What always strikes me when David Cameron speaks in the provinces is how immaculately briefed he is. It also helps he has a memory like a sponge, as was witnessed in all its glory when he gave a “look, no notes” speech during the Conservative Party conference’s leadership contest in 2005 in Blackpool, which catapulted him to the finishing line and the rest, as they say, is history.
It was good to hear the Prime Minister talk about our dreadful railway line and rolling stock but it looks as if it is down to the rail operator who wins a new 15 year franchise to decide if it is worthwhile giving Ipswich commuters decent carriages and seats (it seems Government cannot force the monopoly operator to give us a decent service!). The East Anglian Daily Times editor, Terry Hunt, who was also present at the meeting with the PM, summed it up well when he said: “It is a deterrent to business growth at the moment. The line has a poor reputation. This town is just an hour from the city yet it can feel a lot longer.” It certainly does!
I can’t help thinking that a lot of the problems we have in this town is a lack of confidence, not just the economic variety, but in local people as well. Ipswich has so much to offer but all you hear is moaning about the town. The town centre is not as bad as people make it out to be: there are new shops and there has been work done on Giles Circus which undoubtedly contributed to Waitrose choosing to set up shop in the Corn Exchange. And the Council officers have finally got round to launching the Town Centre Masterplan: the brainchild of the last Conservative-led Administration and the best effort so far to help integrate the Waterfront with the Town Centre.
Ipswich does have a problem with attracting businesses. So much so, that if BT pulled out of Martlesham, the impact on the town’s economy would be catastrophic. But why are businesses and employers not keen on Ipswich (even in the boom years!)? The mainline railway service certainly doesn’t help but that can’t be the only thing.

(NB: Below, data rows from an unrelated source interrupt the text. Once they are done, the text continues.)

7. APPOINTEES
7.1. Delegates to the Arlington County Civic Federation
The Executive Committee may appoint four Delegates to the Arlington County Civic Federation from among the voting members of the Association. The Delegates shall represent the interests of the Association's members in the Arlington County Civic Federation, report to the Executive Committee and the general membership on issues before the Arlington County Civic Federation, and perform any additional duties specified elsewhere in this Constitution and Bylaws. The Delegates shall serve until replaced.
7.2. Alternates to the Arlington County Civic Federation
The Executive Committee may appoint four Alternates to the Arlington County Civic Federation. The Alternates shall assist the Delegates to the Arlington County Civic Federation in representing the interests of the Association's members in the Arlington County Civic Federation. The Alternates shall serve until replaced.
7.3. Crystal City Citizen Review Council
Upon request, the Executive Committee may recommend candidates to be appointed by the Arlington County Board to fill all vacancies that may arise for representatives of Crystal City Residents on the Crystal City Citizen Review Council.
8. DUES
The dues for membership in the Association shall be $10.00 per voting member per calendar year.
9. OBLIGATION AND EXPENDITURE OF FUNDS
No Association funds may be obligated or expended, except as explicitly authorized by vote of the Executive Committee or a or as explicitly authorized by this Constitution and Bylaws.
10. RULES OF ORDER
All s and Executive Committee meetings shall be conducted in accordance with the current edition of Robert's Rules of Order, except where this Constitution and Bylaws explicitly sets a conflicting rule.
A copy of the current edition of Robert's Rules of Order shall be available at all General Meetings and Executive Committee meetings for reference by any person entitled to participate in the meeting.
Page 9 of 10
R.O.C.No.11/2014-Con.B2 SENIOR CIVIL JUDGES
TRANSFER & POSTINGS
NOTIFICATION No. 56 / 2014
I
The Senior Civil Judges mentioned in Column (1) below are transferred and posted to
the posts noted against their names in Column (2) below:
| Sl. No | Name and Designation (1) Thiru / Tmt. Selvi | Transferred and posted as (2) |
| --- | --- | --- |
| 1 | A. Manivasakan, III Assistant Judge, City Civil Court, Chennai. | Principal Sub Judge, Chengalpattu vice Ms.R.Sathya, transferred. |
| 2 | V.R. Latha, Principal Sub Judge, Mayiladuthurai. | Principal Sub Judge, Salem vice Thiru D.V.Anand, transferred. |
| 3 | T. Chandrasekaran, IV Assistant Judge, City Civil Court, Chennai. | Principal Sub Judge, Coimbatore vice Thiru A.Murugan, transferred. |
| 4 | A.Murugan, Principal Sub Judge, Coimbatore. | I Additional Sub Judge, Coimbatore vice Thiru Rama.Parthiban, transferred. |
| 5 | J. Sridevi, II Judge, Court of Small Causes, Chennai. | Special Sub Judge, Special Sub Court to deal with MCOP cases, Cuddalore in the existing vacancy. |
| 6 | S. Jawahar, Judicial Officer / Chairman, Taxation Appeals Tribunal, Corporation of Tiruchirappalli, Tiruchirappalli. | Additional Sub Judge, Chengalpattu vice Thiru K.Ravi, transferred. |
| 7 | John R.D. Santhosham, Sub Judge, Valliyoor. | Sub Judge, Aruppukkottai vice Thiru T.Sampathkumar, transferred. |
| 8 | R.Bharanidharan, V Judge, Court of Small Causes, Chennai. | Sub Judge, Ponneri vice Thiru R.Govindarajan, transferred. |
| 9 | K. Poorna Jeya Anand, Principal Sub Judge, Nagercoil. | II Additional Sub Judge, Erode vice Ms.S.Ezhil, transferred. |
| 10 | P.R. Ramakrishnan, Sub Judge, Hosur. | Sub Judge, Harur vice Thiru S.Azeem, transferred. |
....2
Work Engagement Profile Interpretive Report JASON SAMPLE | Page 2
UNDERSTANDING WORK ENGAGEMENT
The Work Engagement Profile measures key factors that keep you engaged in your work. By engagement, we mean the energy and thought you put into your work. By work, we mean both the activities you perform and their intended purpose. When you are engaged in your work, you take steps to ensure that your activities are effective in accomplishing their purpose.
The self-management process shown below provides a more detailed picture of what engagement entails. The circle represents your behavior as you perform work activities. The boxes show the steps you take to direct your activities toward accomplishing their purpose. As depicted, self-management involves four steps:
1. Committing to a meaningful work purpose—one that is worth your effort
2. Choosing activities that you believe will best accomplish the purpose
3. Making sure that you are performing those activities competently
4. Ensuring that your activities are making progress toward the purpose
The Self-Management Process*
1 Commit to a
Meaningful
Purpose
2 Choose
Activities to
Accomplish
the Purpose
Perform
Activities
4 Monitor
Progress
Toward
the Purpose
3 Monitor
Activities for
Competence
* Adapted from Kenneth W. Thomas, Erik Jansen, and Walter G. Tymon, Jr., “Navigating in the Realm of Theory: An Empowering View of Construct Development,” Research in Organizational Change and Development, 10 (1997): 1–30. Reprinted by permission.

When I chaired the Strategic Overview & Scrutiny Committee we did a piece of work scrutinising the effectiveness of the Economic Development department at Ipswich Borough Council. Three weaknesses stood out:-
1. A lack of political leadership required to drive the work of Ipswich Borough Council Officers but also sell Ipswich to potential investors. Cllr Richard Atkins was the Liberal Democrat Portfolio Holder for Economic Development at the time and he told my Committee he “steered” his department and did not “lead”.
2. An ill-thought out strategy by the Officers to sell Ipswich. Officers were quizzed by all three parties on the Committee, with Labour’s Cllr Martin Cook repeatedly asking what sales collateral (brochures, magazines etc) were being used to sell to businesses the benefits of locating to Ipswich. Time and time again there was no answer (most likely because there was no sales collateral). Civil servants by their very nature are lackadaisical but there was something fundamentally wrong with their responses to councillors’ scrutiny of their work. They just didn’t seem to get it.
3. Low educational attainment. Qualifications at NVQ Level 4 or above held by Ipswich residents aged between 19-59/64 years is 17%. The regional percentage is 27.8% and the national (England only) percentage is 30.5%. Businesses need skills and will only set-up shop where the skills exist. It’s up to local people to ensure they have the right skills to find work when they leave school. The opening of University Campus Suffolk is a great first step in helping to raise the skills bar in our town.
If local authorities do anything with our money, it should be helping to kick-start areas of the economy and then step back and let the private sector take over. This has been seen recently with the Giles Circus development and the way-finding maps around the town centre (both driven by Conservative councillors).
Today we need action more than ever and less talk from our politicians to get us out of the current economic gloom.